The rising cost of living has meant that the political establishment has concluded that it can only protect the interests of the wealthy by triggering a recession. It's also hoped it will discourage workers from taking political action.


FACED WITH a deepening cost of living crisis the Labour Government has set out to protect the interests of the wealthy by driving up unemployment and triggering a recession. This is not a secret agenda. Reserve Bank Governor Adrian Orr told a meeting of Parliament’s finance and expenditure committee in November that it was necessary to squeeze the 'horrible environment' of high inflation out of the economy.

Orr agreed with Green MP Chloe Swarbrick that the Reserve Bank was deliberately engineering a recession in an attempt to drive down inflation. The Reserve Bank has concluded that this is only way to counter rising prices. But it will also throw thousands of people out of work and leave thousands more struggling to keep their heads above water. Many will drown. 
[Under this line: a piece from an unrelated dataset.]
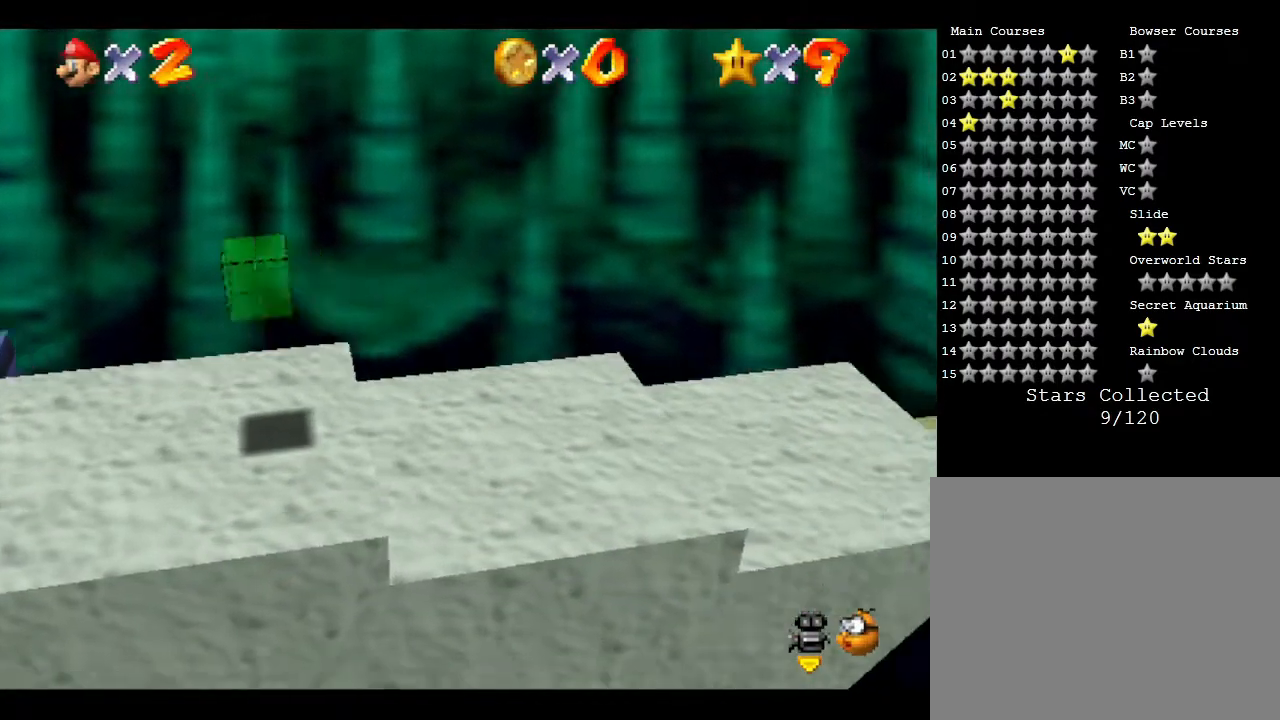
{"buttons": [], "left_stick": "center", "events": []}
Finance Minister Grant Robertson's repeated assertion that his government has the backs of ordinary people is a cynical falsehood. But it is a falsehood that Labour's minions in the media will continue to busy themselves promoting as 'evidence' that Labour is the 'lesser evil'. The dismal Morgan Godfery in a December 30 column laughably claimed that Robertson, a fiscal conservative, has been acting like a traditional social democrat. Godfery is spreading disinformation. Perhaps Kate Hannah of the Disinformation Project could take a look at his activities.

But not everybody is feeling the pinch. Corporate profits have soared some sixty percent over the past two years. This has prompted calls for a windfall tax, a demand that Robertson has been quick to sideline. 

This Labour Government has overseen a massive rise in inequality and herein lies the political reason for triggering a recession. The cost of living crisis has exposed the vast chasm between the rich elite and everybody else and it is hoped that a recession will discourage workers from deciding that enough is enough and that a collective response is now required. I'm reminded that Margaret Thatcher drove interest rates up a massive seventeen percent during the protracted war with the miners. 

But as the occupation of Parliament grounds last year signalled, many people no longer feel they have anything left to lose. In desperate times the power of fear begins to lose its potency and the status quo no longer seems as monolithic and unshakeable as it once appeared. And the political establishment, in the ferocity of its attacks on the protesters, displayed a willingness to employ state power to crush dissent it does not approve of. It also displayed that it is out of touch with what is happening out there in the community. 

In an economy characterised by poverty, inequality and hardship, working people can no longer be expected to obey the orders of the powerful. 

There is also a general election this year and the political establishment will hope to drive the rising discontent in the direction of the polling booths. But none of the present slate of parliamentary parties are offering anything like an economic alternative to neoliberalism. The general election is a political dead end. The over 700,000 people who no longer vote have worked that out even if the Commentariat hasn't. 

Seriously tackling the cost of living crisis, as opposed to protecting the interests of the political establishment, means offering an alternative to our present economic model. That alternative lies in the solutions provided by socialism. 

1 comments:

  1. In maintaining the status quo, the ''lesser evil'' game must be the most effective con perpetrated on the people in living history.

    Tweddle dum versus tweedle dee, and the people are rendered powerless. And yes one can be nastier, at times. But all we can do is vote for the slightly less odious flavour of our own oppression.